● Information provided:
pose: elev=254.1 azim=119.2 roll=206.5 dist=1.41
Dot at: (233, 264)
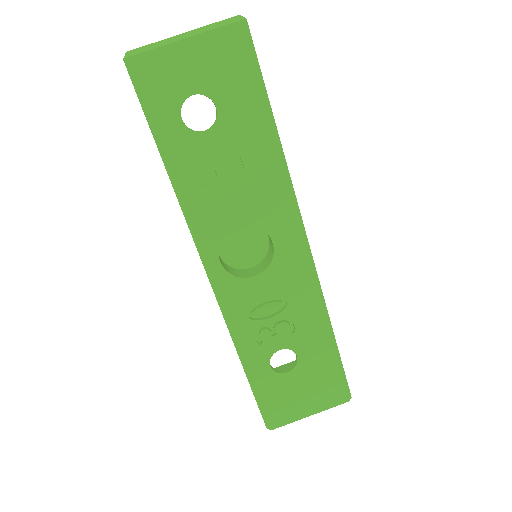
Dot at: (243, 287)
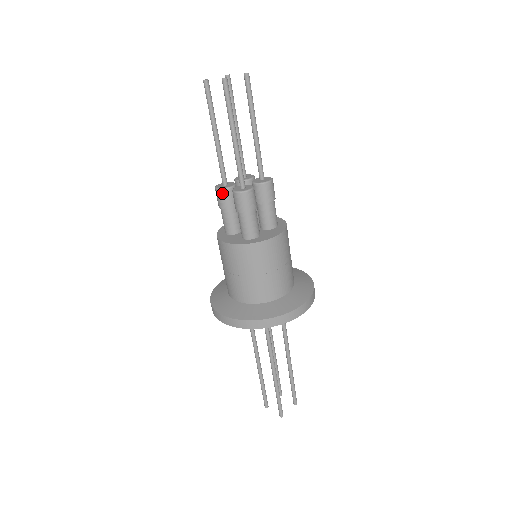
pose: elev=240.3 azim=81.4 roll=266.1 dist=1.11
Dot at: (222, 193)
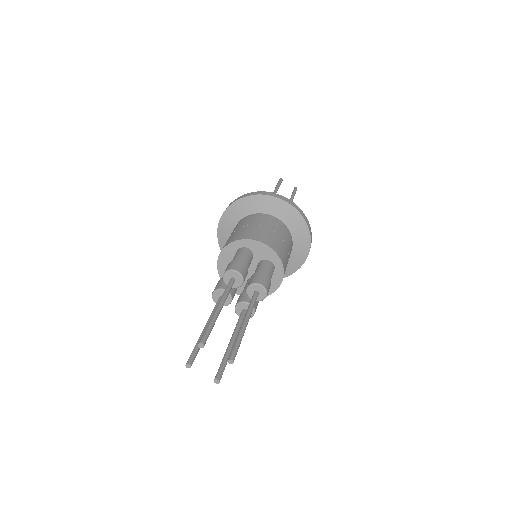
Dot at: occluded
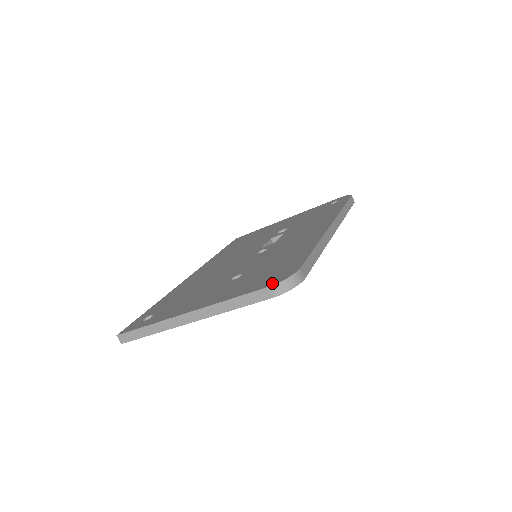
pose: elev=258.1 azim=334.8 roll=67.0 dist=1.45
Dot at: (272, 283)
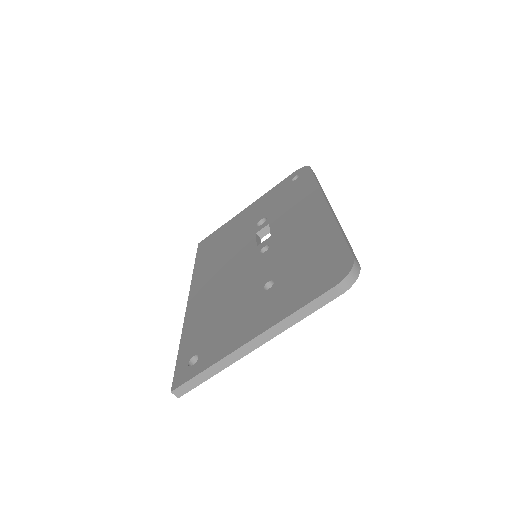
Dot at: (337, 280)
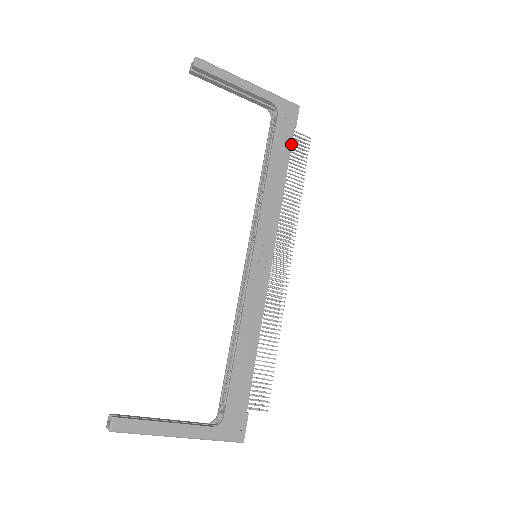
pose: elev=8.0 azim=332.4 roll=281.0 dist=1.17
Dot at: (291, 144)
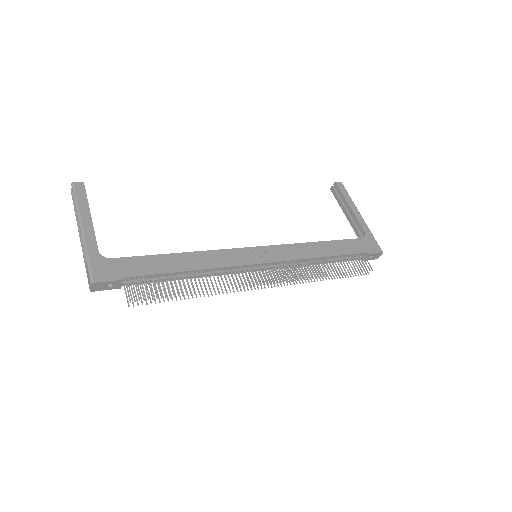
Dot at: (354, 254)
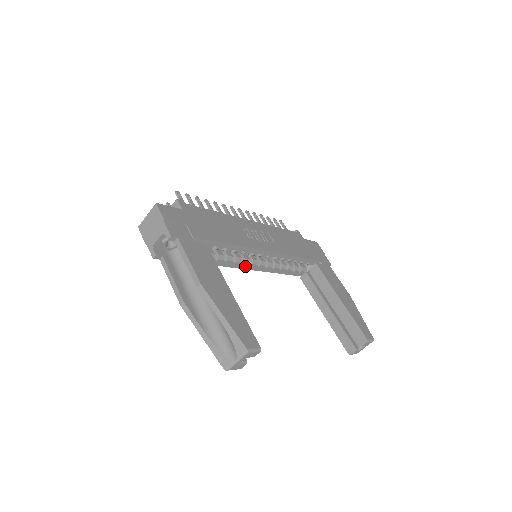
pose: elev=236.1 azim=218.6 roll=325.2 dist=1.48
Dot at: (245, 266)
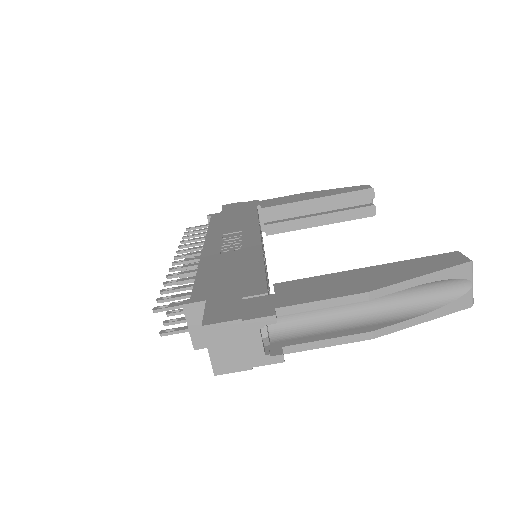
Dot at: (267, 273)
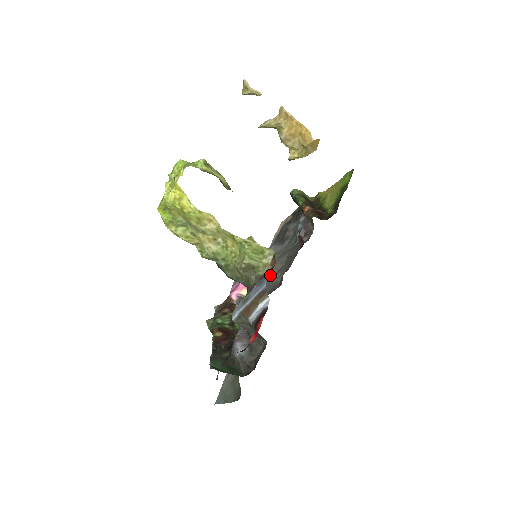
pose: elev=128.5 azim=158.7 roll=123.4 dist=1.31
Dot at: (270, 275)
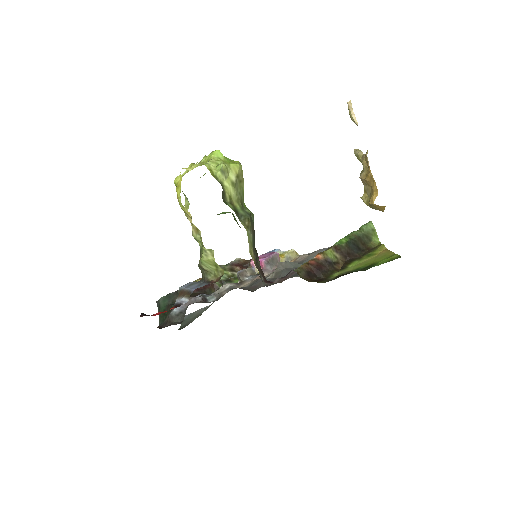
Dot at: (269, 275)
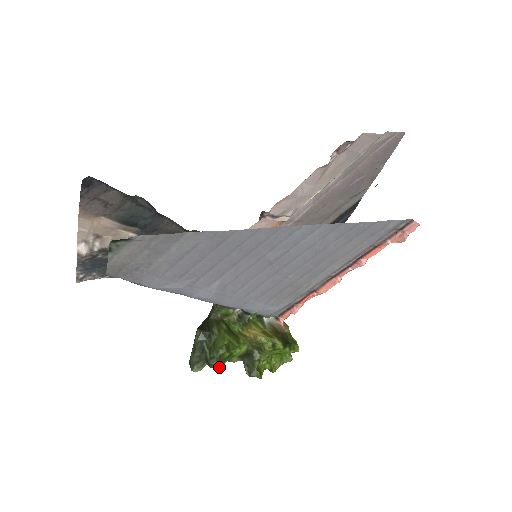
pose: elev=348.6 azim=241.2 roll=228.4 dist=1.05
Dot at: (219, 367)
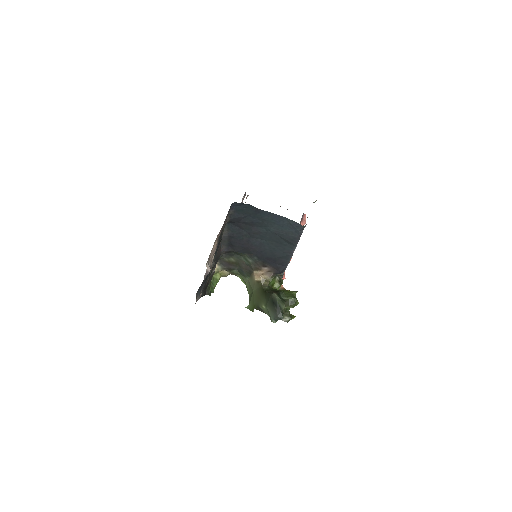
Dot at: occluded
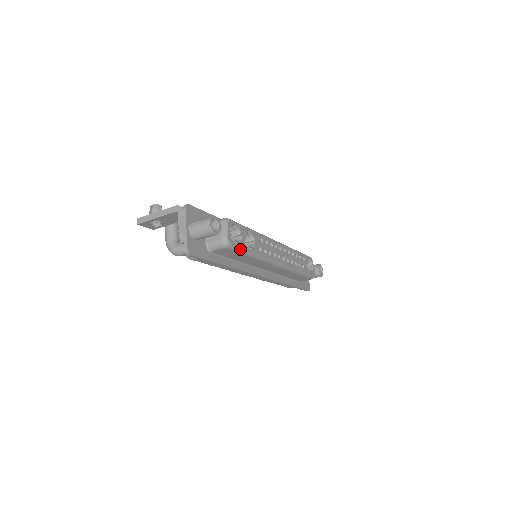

● Work to do: Print every text line from all the items above, character for character, and leave the pictures out.

● Completed exercise:
pose: elev=254.1 azim=119.2 roll=206.5 dist=1.41
Dot at: (233, 264)
Dot at: (243, 287)
pose: elev=240.3 azim=81.4 roll=266.1 dist=1.11
Dot at: (222, 193)
Dot at: occluded
pose: elev=258.1 azim=334.8 roll=67.0 dist=1.45
Dot at: (272, 283)
Dot at: (337, 280)
pose: elev=8.0 azim=332.4 roll=281.0 dist=1.17
Dot at: (291, 144)
Dot at: (354, 254)
pose: elev=236.1 azim=218.6 roll=325.2 dist=1.48
Dot at: (245, 266)
Dot at: (267, 273)
pose: elev=128.5 azim=158.7 roll=123.4 dist=1.31
Dot at: (270, 275)
Dot at: (269, 275)
pose: elev=348.6 azim=241.2 roll=228.4 dist=1.05
Dot at: (219, 367)
Dot at: occluded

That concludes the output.